30 March 2015
Families ’infected’ by asbestos
Several women from Northern Jutland, who had a husbond, father or son working with asbestos, have been diagnosed with mesothelioma caused by the men’s work. The Minister for Employment, Henrik Dam Kristensen, rejects the possibility that the women can receive worker’s compensation.
Several women from Northern Jutland, who had a husbond, father or son working with asbestos, have been diagnosed with mesothelioma caused by the men’s work. The Minister for Employment, Henrik Dam Kristensen, rejects the possibility that the women can receive worker’s compensation. That is indecent towards the victims, says The Danish Cancer Society, who disagree with the Minister’s interpretation of the law.
An investigation lead by Aalborg University Hospital has shown that 11 women from Northern Jutland, who were diagnosed with mesothelioma, had a husband, father or son who worked with asbestos at the now closed site of Dansk Eternit Fabrik, or at the shipyard in the city of Aalborg. According to the investigation, the cause of the women’s cancer is the men’s work with asbestos which has been brought home to the families e.g. on the mens’s clothes.
Men who develop mesothelioma caused by their work with asbestos are eligible to worker’s compensation, if the disease is found to be due to a work-related injury. The Danish Cancer Society find, that the spouses or cohabiting partners of men working with asbestos should also be covered by the law defining worker’s compensation. But this has been rejected by the Minister for Employment, Henrik Dam Kristensen, in a letter adressed to The Danish Cancer Society.

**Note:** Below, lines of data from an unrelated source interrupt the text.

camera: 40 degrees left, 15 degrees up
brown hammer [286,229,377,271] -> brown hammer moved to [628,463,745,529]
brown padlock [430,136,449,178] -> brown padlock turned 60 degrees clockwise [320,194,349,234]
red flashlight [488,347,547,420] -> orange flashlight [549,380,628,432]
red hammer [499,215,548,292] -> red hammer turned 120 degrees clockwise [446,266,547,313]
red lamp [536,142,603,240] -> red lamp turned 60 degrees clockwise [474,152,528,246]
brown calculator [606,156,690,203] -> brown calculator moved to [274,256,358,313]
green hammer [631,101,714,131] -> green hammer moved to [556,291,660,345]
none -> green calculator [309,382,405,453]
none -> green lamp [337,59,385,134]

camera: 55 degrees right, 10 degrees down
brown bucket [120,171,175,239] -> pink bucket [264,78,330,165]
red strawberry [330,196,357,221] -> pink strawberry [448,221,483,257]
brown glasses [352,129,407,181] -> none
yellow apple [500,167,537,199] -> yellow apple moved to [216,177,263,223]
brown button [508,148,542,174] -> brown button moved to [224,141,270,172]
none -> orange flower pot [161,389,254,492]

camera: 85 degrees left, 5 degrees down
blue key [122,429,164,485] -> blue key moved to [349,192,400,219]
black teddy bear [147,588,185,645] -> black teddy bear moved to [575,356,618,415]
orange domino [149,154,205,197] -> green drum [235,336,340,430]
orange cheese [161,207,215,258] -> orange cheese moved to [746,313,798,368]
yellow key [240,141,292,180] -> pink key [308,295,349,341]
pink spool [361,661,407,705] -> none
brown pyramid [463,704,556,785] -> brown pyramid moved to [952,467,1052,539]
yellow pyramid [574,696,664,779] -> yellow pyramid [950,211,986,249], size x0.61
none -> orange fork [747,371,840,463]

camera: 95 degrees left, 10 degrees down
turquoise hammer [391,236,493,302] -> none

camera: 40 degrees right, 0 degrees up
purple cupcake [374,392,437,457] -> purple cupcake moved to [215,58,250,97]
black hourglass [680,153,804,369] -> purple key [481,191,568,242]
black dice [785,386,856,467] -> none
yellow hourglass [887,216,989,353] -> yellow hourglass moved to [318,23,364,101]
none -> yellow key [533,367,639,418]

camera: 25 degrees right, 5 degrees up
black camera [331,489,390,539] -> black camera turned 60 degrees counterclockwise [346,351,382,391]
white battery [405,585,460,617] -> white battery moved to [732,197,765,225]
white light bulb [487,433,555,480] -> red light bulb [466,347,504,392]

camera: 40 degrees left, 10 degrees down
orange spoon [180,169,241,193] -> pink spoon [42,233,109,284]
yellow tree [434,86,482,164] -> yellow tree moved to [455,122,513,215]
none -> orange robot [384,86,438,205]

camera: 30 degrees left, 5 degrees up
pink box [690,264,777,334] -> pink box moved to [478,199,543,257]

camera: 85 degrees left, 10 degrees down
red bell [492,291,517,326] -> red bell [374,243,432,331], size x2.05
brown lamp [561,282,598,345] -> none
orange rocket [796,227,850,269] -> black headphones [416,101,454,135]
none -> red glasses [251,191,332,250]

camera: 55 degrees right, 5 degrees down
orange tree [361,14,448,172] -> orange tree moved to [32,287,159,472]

The Minister for Employment argues, that it is ’a basic principle’ in the worker’s compensation law that it is ’limited to compensating people, who are injured at work or who fall ill as a direct consequense of their work’
New knowledge should be cause for change of law
The Minister for Employment calls it an ’invariable principle’ but this is disputed by Natasja Espeløv Balslev, lawyer and special adviser at The Danish Cancer Society.
– The principle has all ready been dispensed with on two occasions, so that both children and assisting spouses are now included by the worker’s compensation act. The law has been altered as new knowledge has been gained, and it is possible to do this again, says Natasja Espeløv Balslev.
CEO of The Danish Cancer Society, Leif Vestergaard Pedersen, calls the rejection unfair and calls for The Minister for Employment to reevaluate the law.
– The new knowledge about the families of the men working with asbestos, reveals a hole in the law and this should be corrected as soon as possible. We are dealing with a group of women who are innocently harmed by the work of their husband or son. It is unfair if they are not eligible for compensation, says Leif Vestergaard Pedersen.